HMRC have improved how they manage debts owed by taxpayers, according to the National Audit Office (NAO) — but the total number of arrears has risen by 22%.

A new report from the NAO shows that the amount of money owed to the Revenue dropped in 2007-08 to 3.8% of tax collected, from 4.3% the year before. The total number of debts, however, rose by 2.8 million to 15.8 million.

The NAO said the escalation reflects both an increase in the number of UK taxpayers and a change in the Revenue's priorities as it focuses on higher value debts while having fewer resources.

In 2007-08, HMRC collected around £450 billion in tax and National Insurance contributions from the UK's 35 million taxpayers, shows the audit office's study.

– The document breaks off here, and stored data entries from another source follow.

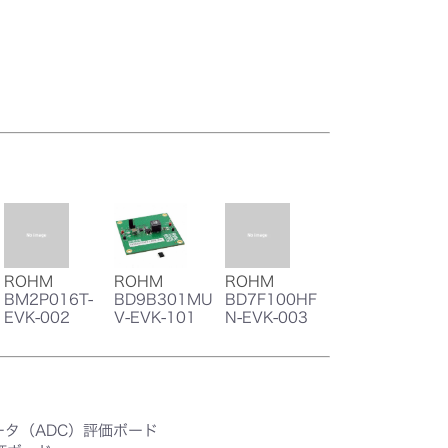
ROHM
ROHM
ROHM
BM2P016T-
BD9B301MU
BD7F100HF
EVK-002
V-EVK-101
N-EVK-003
ータ（ADC）評価ボード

In March this year, £21.5 billion was outstanding on the taxman's debt management systems: £17.3 billion was in outstanding tax, interest and penalties, while the remainder was overpayments of benefits and tax credits.

HMRC's debt management and banking directorate collected around £310 for every £1 spent in 2007-08: an increase of 10% on previous 12 months.

But the department cannot reliably measure the relative cost-effectiveness of different debt collection activities, said the NAO, which added that the Revenue is yet to introduce some of the debt management measures recommended by the Committee of Public Accounts.

These include risk profiling, a single IT system for arrears management, linking together money owed on different taxes by a single taxpayer, and a more efficient telephone centre operation.

The Low Incomes Tax Reform Group welcomed the NAO report. The organisation's chairman, John Andrews, expressed concern about the 'lack of resources in many instances where HMRC have failed to make progress'.

He added that 'this calls into question the Government's programme of "efficiency savings" through reduced staffing levels'.